Ever play that car/bus game “Going on a Picnic” as a kid? You say “I’m going on a picnic, and I’m bringing…” and name something you’d bring on a picnic starting with the letter A (“apples”). The next person then has to recapitulate the entire list up until that point from memory, and then add on something to bring for the next letter in the alphabet: “…apples, and beer”, “apples, beer and Cheetos”, etc., etc. If you get all the way to Z you wrap back around to A (no duplicates) until eventually someone forgets one of the items, the destination is reached or everybody gets bored of doing it.
So this is kind of like that, but instead we’re engaging in a SDMB favorite: time travel (this time to the Pliocene era somewhere in the south of France). Assume it’s a one-way trip, like the gateway in The Many-Colored Land by Julian May, but without the psychic powers or aliens. (As usual, if you haven’t read the books and would like to remain unspoiled, don’t read the Wikipedia entry.)
So, without the recapitulations: I’m getting exiled back in time to Pliocene Dordogne, and I’m bringing an AK-47. (Ya think?)
I’m getting exiled back in time to Pliocene Dordogne, and I’m bringing an AK-47, a bayonet, a case of ammo, a dog, Excedrin, Franks and beans, Gorilla Glue, hot women, iodine,
Not to be a spoilsport, but shouldn’t this game be limited to what you can conceivably carry on your person? In any case…

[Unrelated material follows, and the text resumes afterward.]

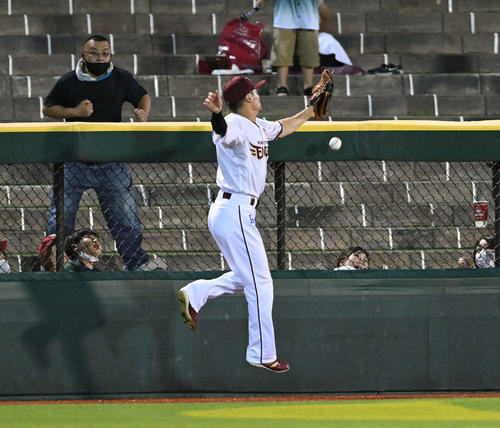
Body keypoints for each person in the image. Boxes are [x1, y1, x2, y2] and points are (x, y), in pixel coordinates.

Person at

I’m bringing an AK-47, a bayonet, a case of ammo, a dog, Excedrin, Franks and beans, Gorilla Glue, hot women, iodine, jackknife, kiloton of dynamite, library, machete,
I’m being dumped in the Pliocene Dordogne, but I’m bringing an AK-47, a bayonet, a case of ammo, a dog, Excedrin, Franks and beans, Gorilla Glue, hot women, iodine, jackknife, kiloton of dynamite, library, machete, and a napkin
I’m bringing an AK-47, a bayonet, a case of ammo, a dog, Excedrin, Franks and beans, Gorilla Glue, hot women, iodine, jackknife, kiloton of dynamite, library, machete, a napkin, and some orichalcum.

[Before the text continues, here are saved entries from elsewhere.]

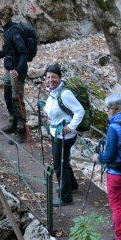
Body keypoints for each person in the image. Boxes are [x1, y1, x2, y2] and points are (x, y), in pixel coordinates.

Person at [97, 93, 121, 240]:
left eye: (109, 108)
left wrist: (98, 157)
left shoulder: (114, 127)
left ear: (118, 109)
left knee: (116, 205)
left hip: (116, 172)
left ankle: (120, 239)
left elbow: (109, 155)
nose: (107, 111)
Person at [42, 63, 83, 205]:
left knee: (59, 164)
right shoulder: (52, 92)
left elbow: (80, 111)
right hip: (56, 133)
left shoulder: (65, 94)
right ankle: (71, 185)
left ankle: (66, 197)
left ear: (60, 78)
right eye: (48, 77)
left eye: (54, 77)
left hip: (64, 136)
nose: (50, 80)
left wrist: (71, 126)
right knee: (63, 160)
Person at [0, 5, 30, 142]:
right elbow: (6, 51)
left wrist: (18, 70)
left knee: (16, 99)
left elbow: (24, 53)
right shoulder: (7, 31)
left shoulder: (15, 32)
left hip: (16, 71)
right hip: (9, 69)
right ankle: (12, 122)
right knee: (7, 95)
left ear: (2, 17)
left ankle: (21, 130)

I’m bringing an AK-47, a bayonet, a case of ammo, a dog, Excedrin, Franks and beans, Gorilla Glue, hot women, iodine, jackknife, kiloton of dynamite, library, machete, a napkin, some orichalcum and paracord.
I’m bringing an AK-47, a bayonet, a case of ammo, a dog, Excedrin, Franks and beans, Gorilla Glue, hot women, iodine, jackknife, kiloton of dynamite, library, machete, a napkin, some orichalcum, paracord, and quinoa
unless there is malaria, and then I am bringing quinine. But let’s stick with quinoa for now.